Noah ripped off his vest, folded it into a compress, and held it to the wound as tightly as he could. Pressure. More effective than a tourniquet, even with major trauma. Would not present the danger of cutting off blood flow completely and mortifying tissue.
After a few seconds, the bleeding was under control, but Noah dared not release the compress. Miriam’s eyes had cleared slightly. Her brain was getting more oxygen.
“Noah?” she whispered. “Is that you?”
“Yes. Be still.”
“Where’s Daddy?”
“In the other room.”
Noah sensed movement and looked up to see a man in the doorway, likely from one of the other offices in the building. “You! Come here!” Noah yelled. For the first time, he noticed that his shirt front was covered in blood.

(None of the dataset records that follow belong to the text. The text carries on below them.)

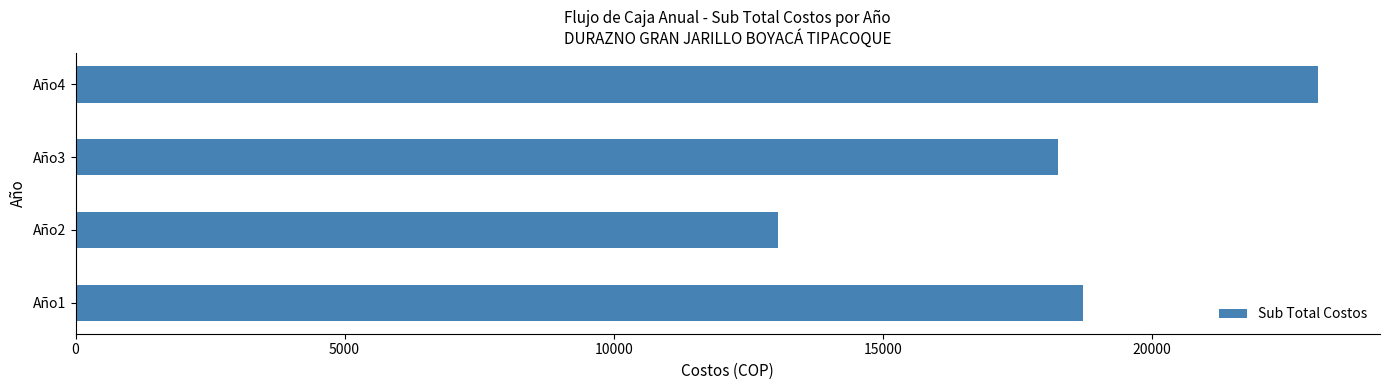

How many values are below 18711?

2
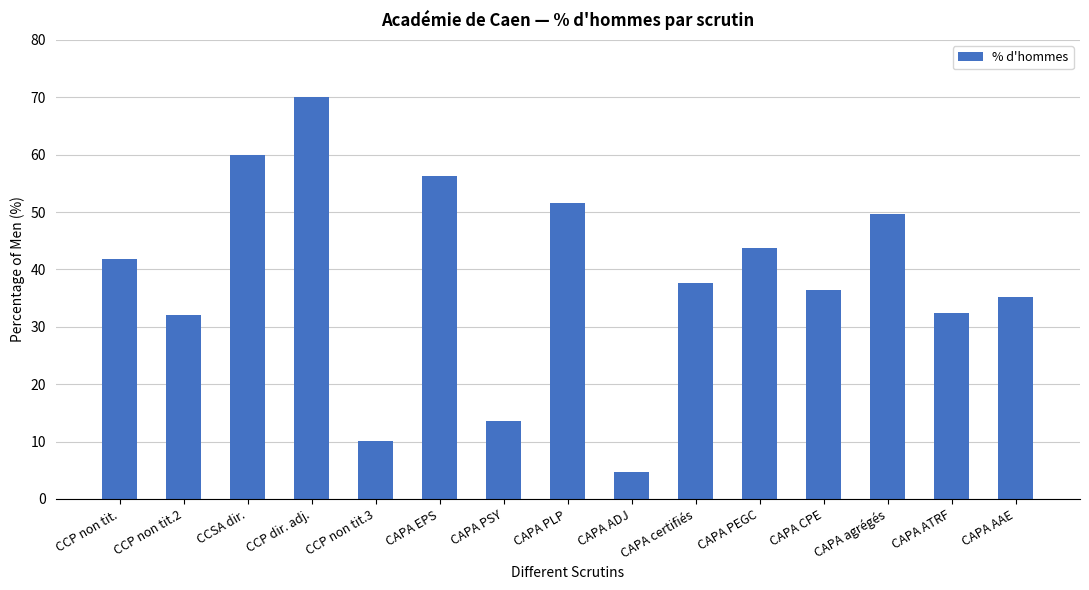

What is the difference between the values at CAPA ADJ and CAPA PSY?

8.9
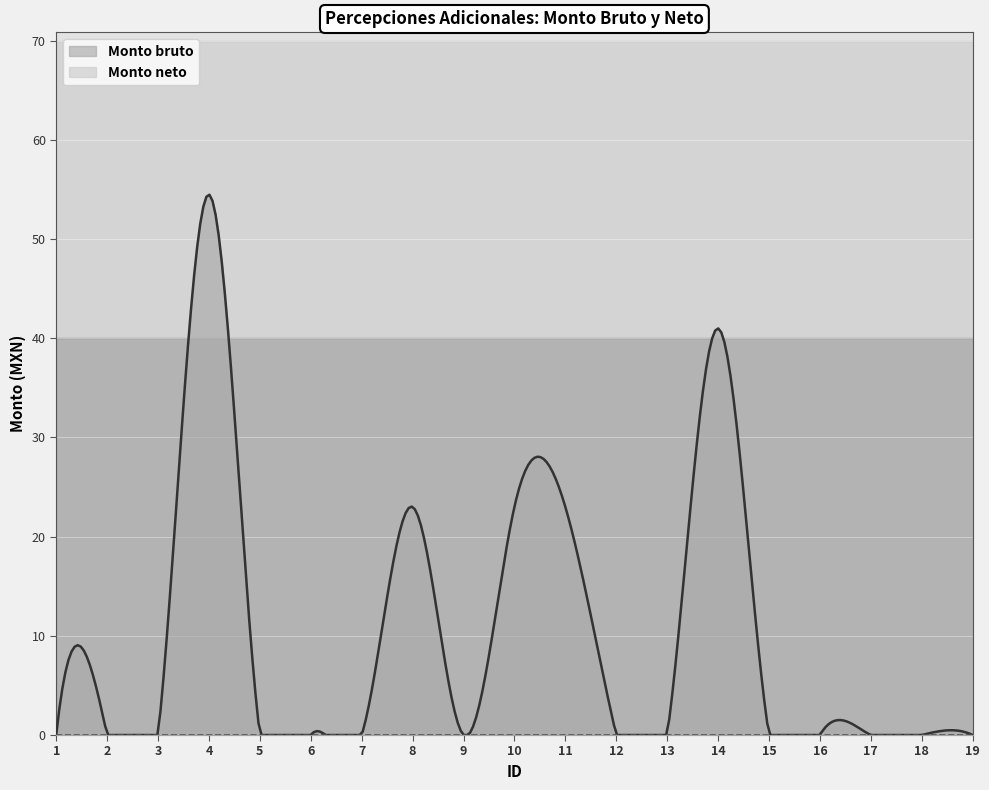

True or false: Monto bruto and Monto neto intersect in this chart.

False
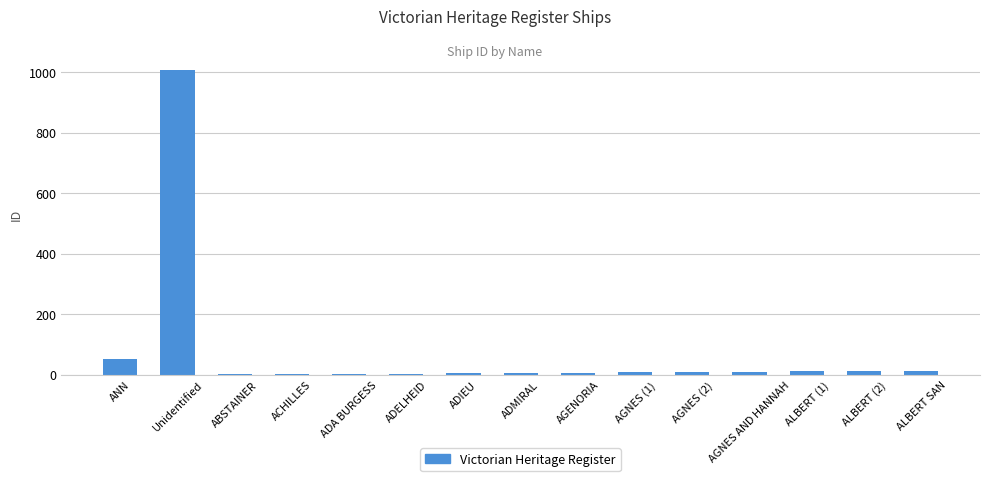

Does the chart contain stacked bars?

No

The man did not move at first, so Noah yelled again. The man finally began to pick his way through the rubble, looking back and forth in disbelief, as if he had entered the Ninth Circle of Hell.
“Hold this tight right here!” Noah commanded when the man arrived. Noah showed the man how to keep pressure on the wound. The screaming had stopped, replaced by a soft moaning emanating from many quarters at once. He must help the others.

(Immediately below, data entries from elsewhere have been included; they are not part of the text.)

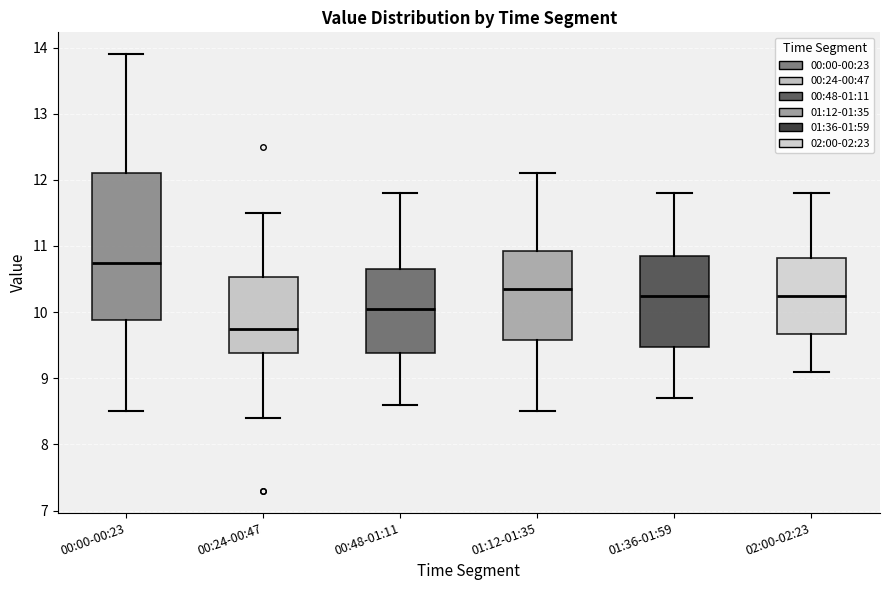

Reading left to right, read every box against the y-axis: the position of its median line, the range the box covers, and the ends of its whiskers. The values are not printed on the chart, so give them approximately, as read against the axis.

00:00-00:23: median 10.8, box 9.9 to 12.1, whiskers 8.5 to 13.9
00:24-00:47: median 9.8, box 9.4 to 10.5, whiskers 8.4 to 11.5
00:48-01:11: median 10.1, box 9.4 to 10.7, whiskers 8.6 to 11.8
01:12-01:35: median 10.4, box 9.6 to 10.9, whiskers 8.5 to 12.1
01:36-01:59: median 10.3, box 9.5 to 10.9, whiskers 8.7 to 11.8
02:00-02:23: median 10.3, box 9.7 to 10.8, whiskers 9.1 to 11.8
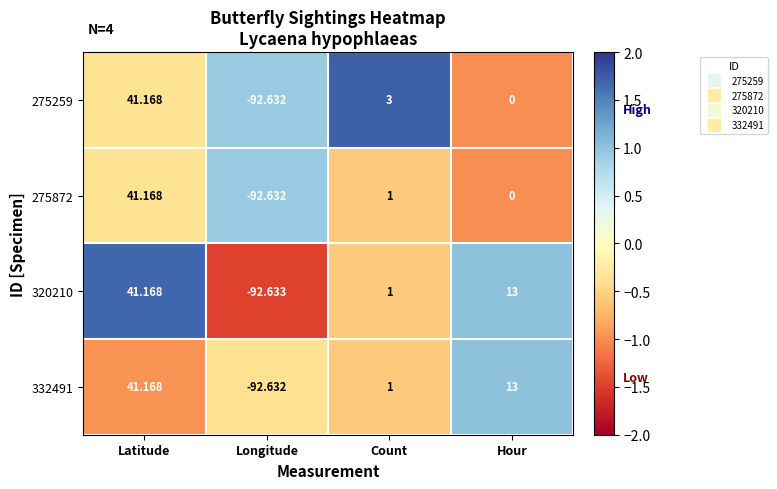

Rank the categories by 320210 value from highest to lowest.

Latitude, Hour, Count, Longitude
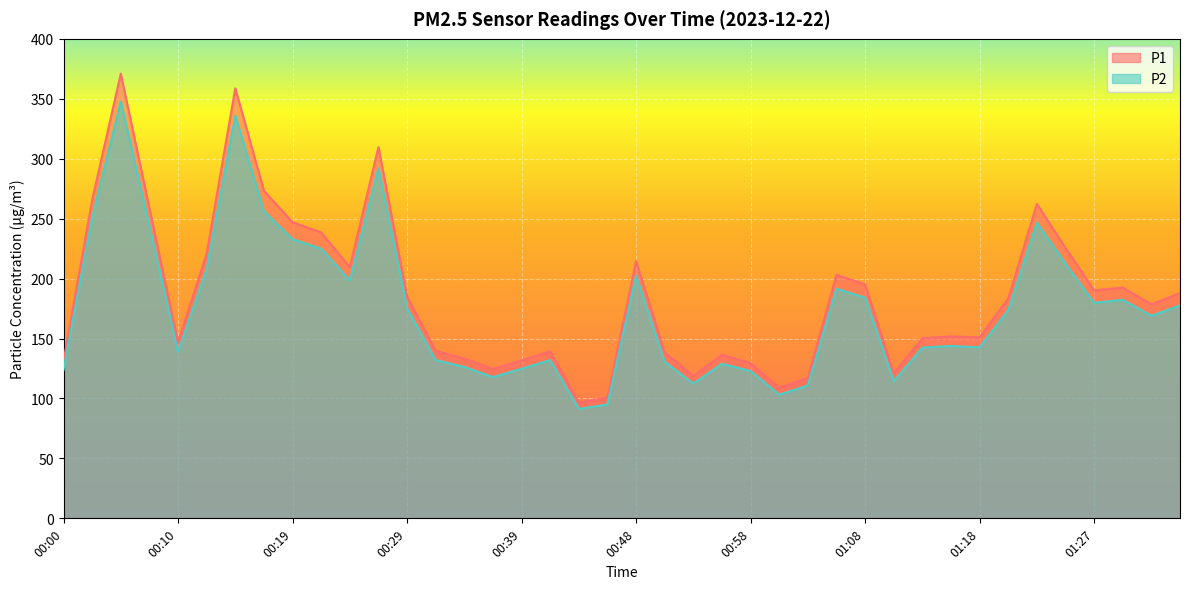

What is the greatest value displayed?

371.0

“Don’t leave.” Miriam’s voice was still weak, but her articulation had improved.
“Don’t worry. I’ll be right here.”
As he stood to look around the room, Noah heard bells in the distance. Ambulances. As he combed through the rubble, he located three more dead. He made comfortable another four whose injuries could wait until medical personnel arrived in force, removing shards of glass, supporting broken limbs. He discovered one man bleeding from multiple cuts whom he also placed in the Trendelenburg position. A number of men had begun to appear at the scene. Noah employed them, one after another, directing each to perform whatever emergency function might keep the injured in stasis until professional help arrived. As he moved back and forth through the room, he checked on Miriam often. She seemed no worse. Lacking internal injury, she would survive.
Finally, when he had done all he could for the living, Noah made his way to Mauritz Herzberg’s office. The room had been reduced to a pile of odd sizes of wood, glass, plaster, and paper, piled together as if at a town dump. The window was gone, completely blown out. What remained of Herzberg’s desk, half a top and one leg, rested against what once had been a side wall.

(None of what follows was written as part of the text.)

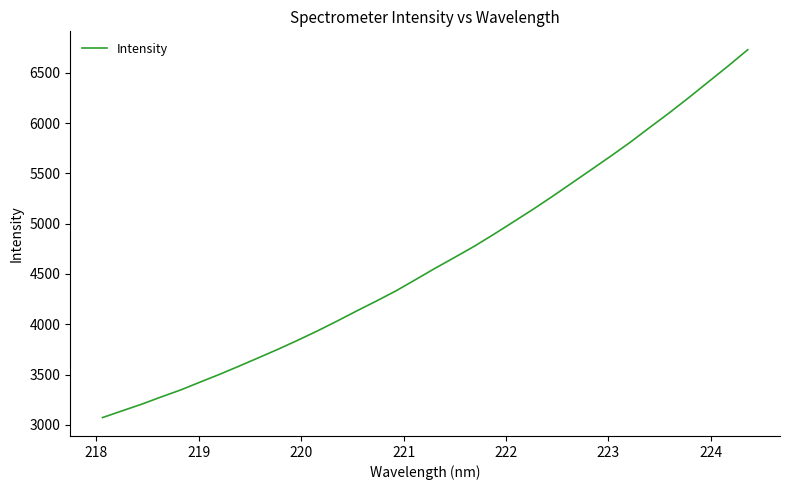

How many values are below 4556?

17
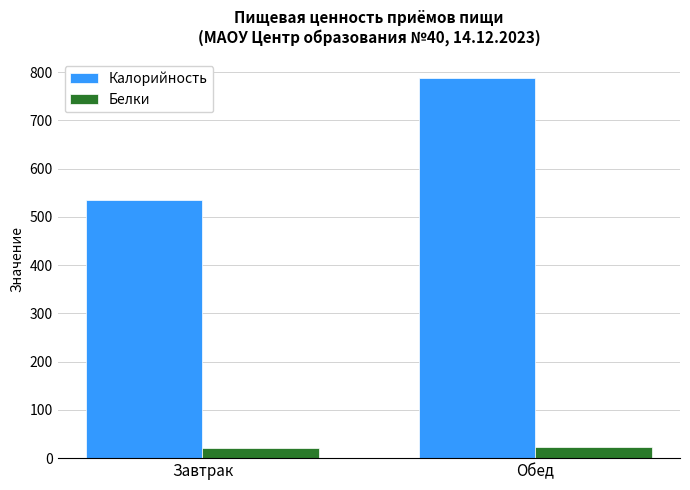

What is the difference between the maximum and minimum values in the Калорийность series?

253.6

Noah saw a right hand protruding from the pile. Although his own head wound seemed to have stopped bleeding, he suddenly felt light-headed, dizzy, vaguely faint. He lowered his head between his knees for a moment, then pushed forward through the debris. Throwing off the larger pieces of flotsam and scraping off the smaller, he uncovered a head and torso. Mauritz would have been unrecognizable to a stranger. His face was largely gone. His left arm had been torn off at the elbow, and massive thoracic trauma was apparent. At least he would be able to tell Miriam that her father had died instantly. The concussion had been so close, so severe, that Mauritz would not have had even a second’s recognition.
Noah’s fatigue was returning quickly. He staggered out into the main room to see that ambulance attendants had begun to fill the room. His legs suddenly felt like jelly, and the room was moving before his eyes. Voices lost distinction, became hollow, distant. Noah tried to move to where Miriam lay, to instruct the ambulance attendant precisely what care to take of her wound. After his first step, his other leg could not follow. The room began to spin. He was vaguely conscious of a man in white gesturing in his direction. The man seemed to be yelling something, but Noah could not hear him.
The effort to stand had become overwhelming. Noah leaned backward, coming to rest against a denuded joist. He slid slowly to the floor. He felt his eyes closing, as if drifting off into a deep sleep.